THE TASK: Beginning with the opening line of the entries, return every line through the one containing "letter-spacing: 0.2px;", both included, and nothing else. Omit pictures.

DATA:
▼▼▼
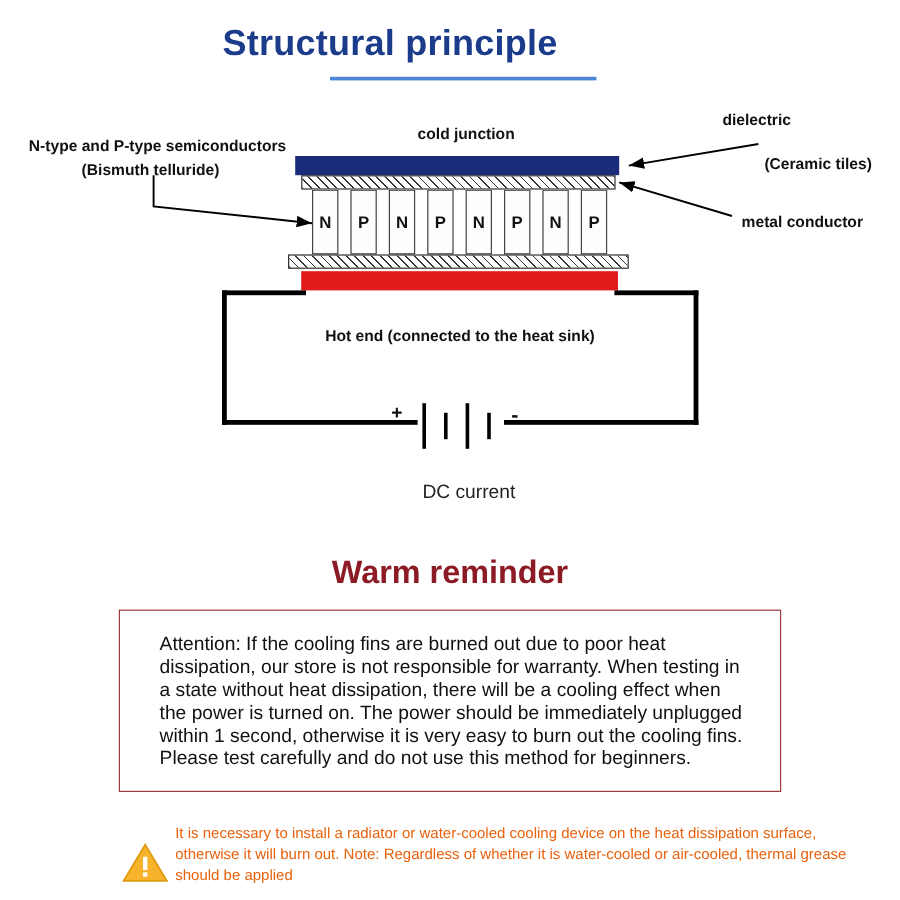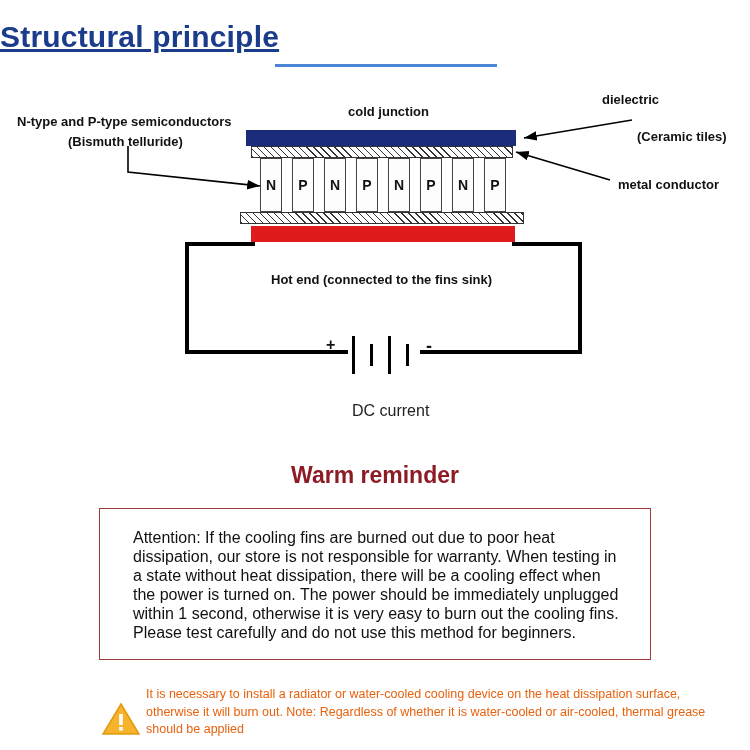--- a/index.html
+++ b/index.html
@@ -20,25 +20,25 @@
     width: 750px;
     height: 750px;
   }
 
   
   .title {
     position: absolute;
     top: 20px;
     left: 0;
     width: 650px;
+    text-align: center;
     font-size: 30px;
     font-weight: bold;
     color: #1b3b8b;
     letter-spacing: 0.2px;
-    text-decoration: underline;
   }
   .title-underline {
     position: absolute;
     top: 64px;
     left: 275px;
     width: 222px;
     height: 3px;
     background: #4b86d8;
   }
 
@@ -78,21 +78,21 @@
     left: 629px;
   }
   
   .lbl-metal {
     top: 95px;
     left: 610px;
   }
   
   .lbl-semi1 {
     top: 32px;
-    left: 9px;
+    left: 16px;
   }
   .lbl-semi2 {
     top: 52px;
     left: 60px;
   }
   
   .lbl-hot {
     top: 190px;
     left: 263px;
   }
@@ -259,21 +259,21 @@
     pointer-events: none;
   }
 
   
   .reminder-title {
     position: absolute;
     top: 462px;
     left: 0;
     width: 750px;
     text-align: center;
-    font-size: 23px;
+    font-size: 27px;
     font-weight: bold;
     color: #8c1b25;
   }
   .notice-box {
     position: absolute;
     top: 508px;
     left: 99px;
     width: 552px;
     height: 152px;
     border: 1px solid #9e3b3b;
@@ -317,21 +317,21 @@
   <div class="title-underline"></div>
 
   <div class="diagram">
 
     <div class="lbl lbl-cold">cold junction</div>
     <div class="lbl lbl-dielectric">dielectric</div>
     <div class="lbl lbl-ceramic">(Ceramic tiles)</div>
     <div class="lbl lbl-metal">metal conductor</div>
     <div class="lbl lbl-semi1">N-type and P-type semiconductors</div>
     <div class="lbl lbl-semi2">(Bismuth telluride)</div>
-    <div class="lbl lbl-hot">Hot end (connected to the fins sink)</div>
+    <div class="lbl lbl-hot">Hot end (connected to the heat sink)</div>
     <div class="lbl lbl-dc small">DC current</div>
 
     <div class="plate-cold"></div>
     <div class="hatch-top"></div>
 
     <div class="pellets">
       <div class="pellet">N</div>
       <div class="pellet">P</div>
       <div class="pellet">N</div>
       <div class="pellet">P</div>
▲▲▲
ANSWER FOR THIS EXERCISE:
--- a/index.html
+++ b/index.html
@@ -20,25 +20,25 @@
     width: 750px;
     height: 750px;
   }
 
   
   .title {
     position: absolute;
     top: 20px;
     left: 0;
     width: 650px;
+    text-align: center;
     font-size: 30px;
     font-weight: bold;
     color: #1b3b8b;
     letter-spacing: 0.2px;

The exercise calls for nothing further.